The structure of the fuselage and wings was entirely conventional with fabric and/or plywood skinning and wooden structure. Conventional fin and tailplane were sited at the rear of the fuselage and were fitted with fin and elevators of generous area for yaw and pitch control. Roll control was effected by ailerons fitted to the upper wings only. The undercarriage consisted of bungee sprung main-wheels on a live axle supported by wire-braced struts and a sprung tail-skid at the extreme end of the fuselage.

Power was supplied by a Neue Automobil-Gesellschaft mbH NAG 4-cyl in-line piston engine, rated at 40 hp, turning a two-blade wooden propeller counter-clockwise as viewed from the cockpit.
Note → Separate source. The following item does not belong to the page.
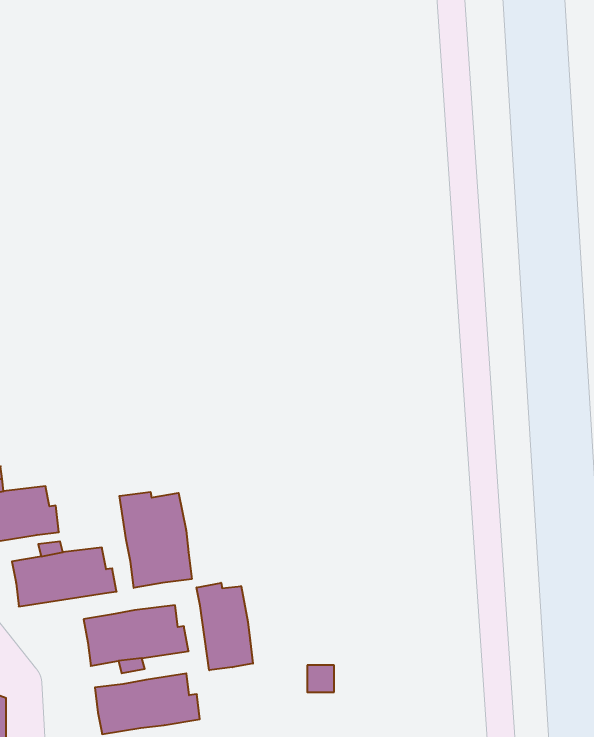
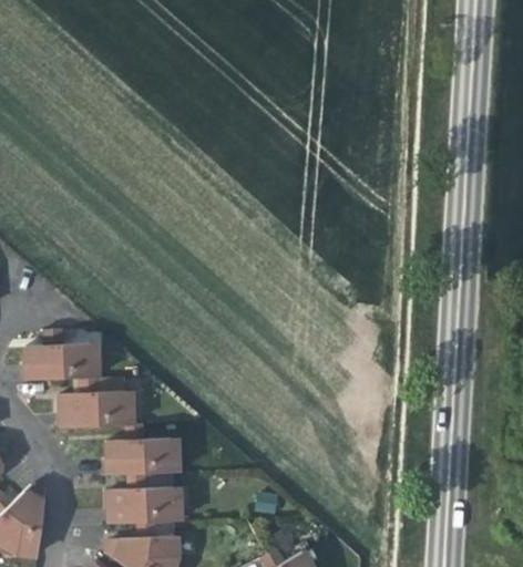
building: [119,492,192,588] -> none
building: [197,583,253,670] -> none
Colours and markings were simple with the fabric covering being left in its natural colour doped with a clear varnish. Large black letters across the span of the lower wing bottom surface spelt out BOHEMIA.

==Operational history==
The prototype first flew from Plzeň aerodrome on 27 April 1919, but due to its lacklustre performance it was not a commercial success with few sales. The prototype B.5 crashed on Saturday, 17 May 1919, killing the student, Joseph Klíbr, and slightly injuring the instructor in the rear cockpit, Rudolf Polanecký. The remains of the B.5 were swiftly resurrected in just six weeks.

The B.5 kept flying until 1923 when it was owned by Chrudim J. Wiesner. By this time the NAG engine was completely worn out and unsafe. Wiesner and a test pilot from the Aero factory, Rudolf Valenta, converted the B.5 to a glider by removing the engine, modifying the front fuselage and replacing the wheeled undercarriage with skids. Results of attempts to fly the glider by Valenta Kbelská were mediocre due to the poor aerodynamic qualities and lack of a suitable launching area.

No complete B.5 exists today, but the fuselage is on display at the Kbely Aviation Museum in Prague-Kbely.